American Pharoah’s trainer, Bob Baffert, felt bad for the horse. He wanted to fix it with some hair extensions. The horse’s owner, Ahmed Zayat, put the kibosh on that. “I said, ‘No, it’s kind of unique. How could you not spot him in the morning? Keep it, it’s fun,’ ” Zayat told the New York Times.

A lot of attention has been paid to the funny-looking tail since American Pharoah has been thrust into the spotlight on his way to two-thirds of the Triple Crown. Most people focus on how it makes the horse look, but what about how the tail affects the way the horse runs?

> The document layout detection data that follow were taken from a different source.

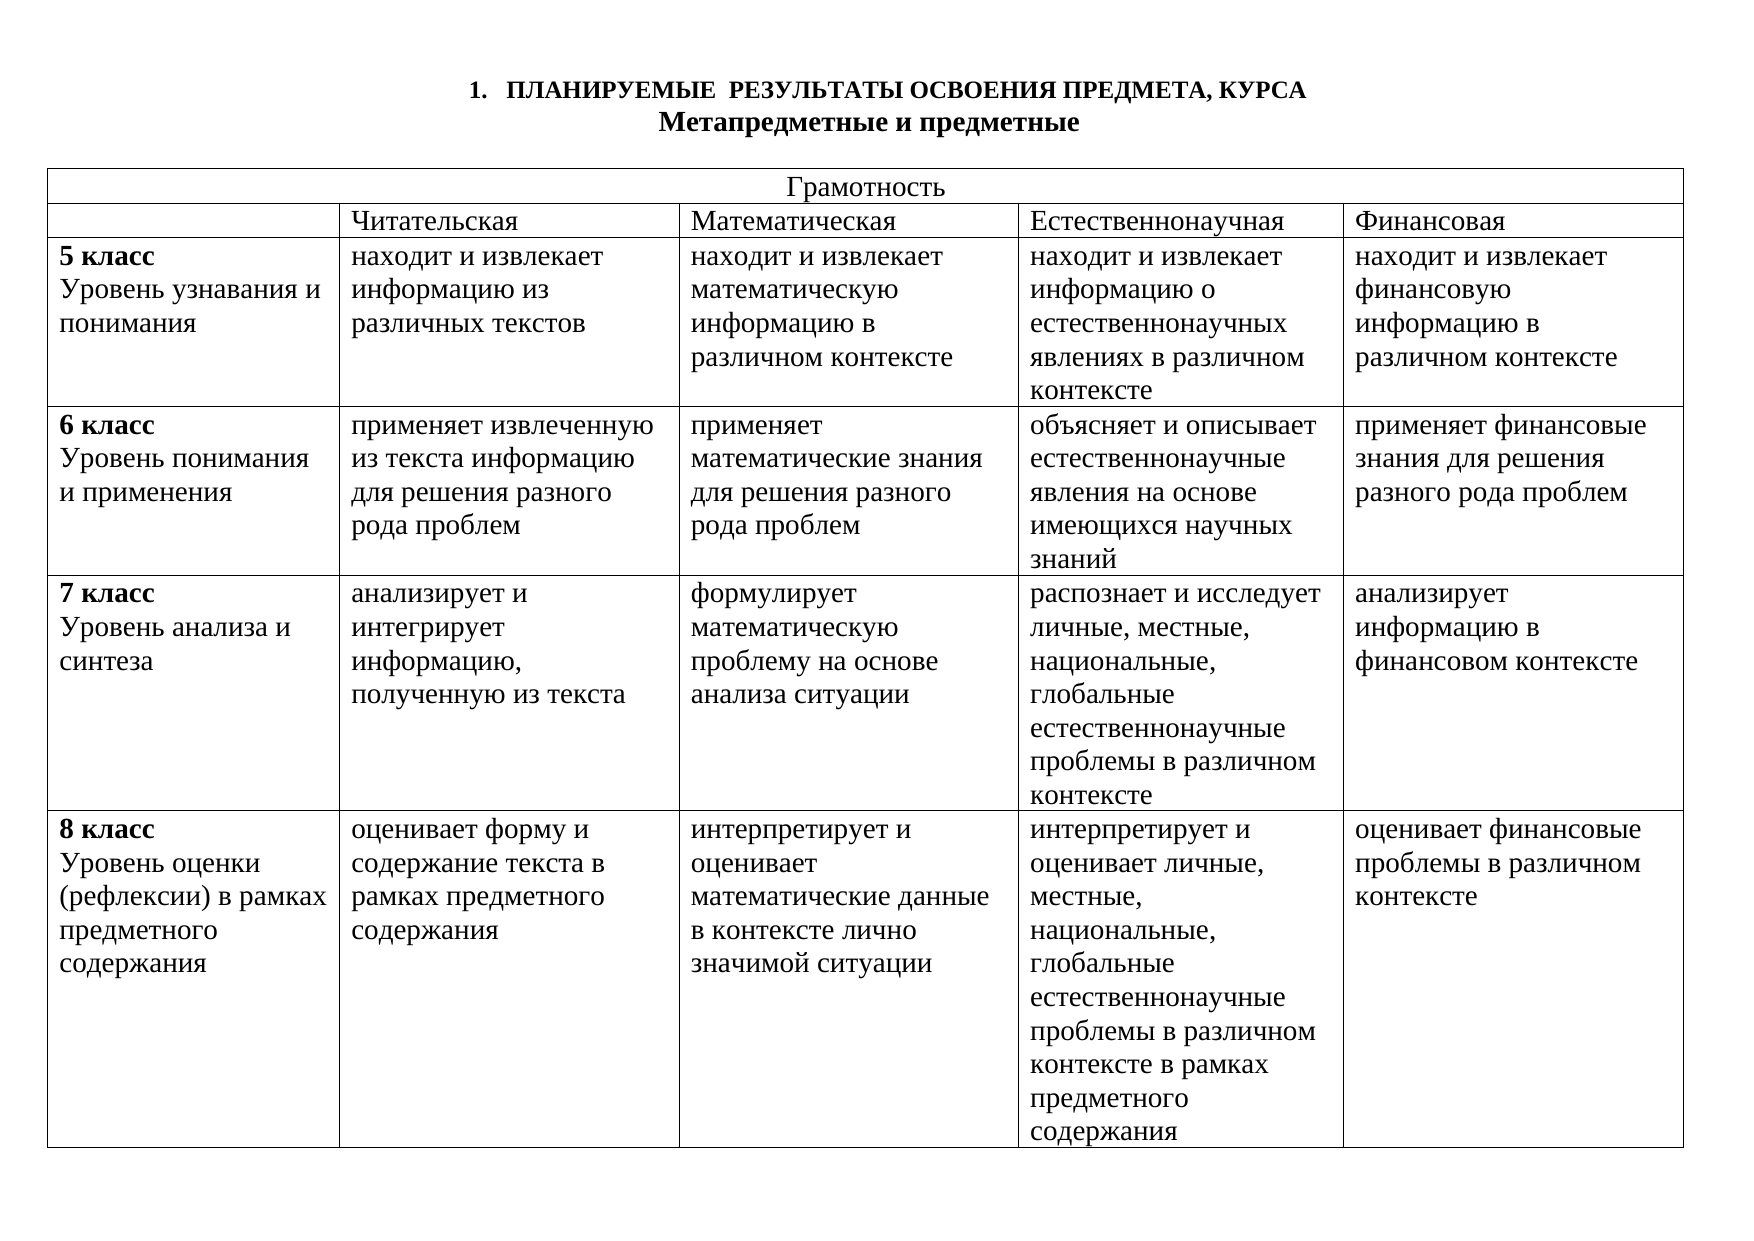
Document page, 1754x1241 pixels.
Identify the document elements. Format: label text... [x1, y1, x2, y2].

table_cell применяет финансовые знания для решения разного рода проблем [1344, 407, 1683, 574]
table_cell Читательская [340, 204, 679, 237]
table_cell анализирует и интегрирует информацию, полученную из текста [340, 576, 679, 810]
table_cell 8 класс Уровень оценки (рефлексии) в рамках предметного содержания [48, 811, 339, 1147]
table_cell находит и извлекает математическую информацию в различном контексте [680, 238, 1018, 406]
table_cell 6 класс Уровень понимания и применения [48, 407, 339, 574]
table_cell интерпретирует и оценивает математические данные в контексте лично значимой ситуации [680, 811, 1018, 1147]
table_cell анализирует информацию в финансовом контексте [1344, 576, 1683, 810]
table_cell [48, 204, 339, 237]
table_cell 5 класс Уровень узнавания и понимания [48, 238, 339, 406]
table_header Грамотность [48, 169, 1683, 202]
table_cell применяет математические знания для решения разного рода проблем [680, 407, 1018, 574]
table_cell объясняет и описывает естественнонаучные явления на основе имеющихся научных знаний [1019, 407, 1343, 574]
table_cell находит и извлекает финансовую информацию в различном контексте [1344, 238, 1683, 406]
table_cell оценивает форму и содержание текста в рамках предметного содержания [340, 811, 679, 1147]
table_cell 7 класс Уровень анализа и синтеза [48, 576, 339, 810]
table_cell Естественнонаучная [1019, 204, 1343, 237]
table_cell Финансовая [1344, 204, 1683, 237]
table_cell оценивает финансовые проблемы в различном контексте [1344, 811, 1683, 1147]
text Метапредметные и предметные [59, 104, 1679, 137]
table_cell находит и извлекает информацию из различных текстов [340, 238, 679, 406]
list ПЛАНИРУЕМЫЕ РЕЗУЛЬТАТЫ ОСВОЕНИЯ ПРЕДМЕТА, КУРСА [97, 75, 1679, 104]
table_cell применяет извлеченную из текста информацию для решения разного рода проблем [340, 407, 679, 574]
table_cell интерпретирует и оценивает личные, местные, национальные, глобальные естественнонаучные проблемы в различном контексте в рамках предметного содержания [1019, 811, 1343, 1147]
table_cell формулирует математическую проблему на основе анализа ситуации [680, 576, 1018, 810]
table_cell распознает и исследует личные, местные, национальные, глобальные естественнонаучные проблемы в различном контексте [1019, 576, 1343, 810]
table_cell Математическая [680, 204, 1018, 237]
table_cell находит и извлекает информацию о естественнонаучных явлениях в различном контексте [1019, 238, 1343, 406]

Peter Caruso says it has an impact. A physicist who works with aerospace engineers, Caruso says that, all else being equal, a shorter tail can give a racehorse an edge in speed.

“The faster a horse runs, the aerodynamic drag increases. And the back of a horse, that’s where all the downforce happens,” Caruso explained. “The slipstream that moves over the horse will eventually meet up again in the back, right at the tail.”

Tails serve no practical purpose in racing. The reason horses have the long, flowing hairy tails is to keep their hairless under-parts warm in the winter and, of course, to swat flies away. In a racehorse during a race, the tail serves only as an attractive decorative banner trailing behind the horse. “I’d need data to know for sure, but I could see how a shorter tail could improve the horse’s drag coefficent,” Caruso says. “It’d be very, very slight, but it could be there.”

So you’re saying the shorter tail is why American Pharoah will win the Triple Crown, I asked him? “No, I didn’t say that, nor do I believe it,” he replied.

So the jury is still out, but according to some scientists, American Pharoah is going to win the Triple Crown because of his weird tail. If he succeeds, don’t be surprised if next year we see 20 tiny tails sticking out of the starting gate at the Kentucky Derby. It’s science, after all.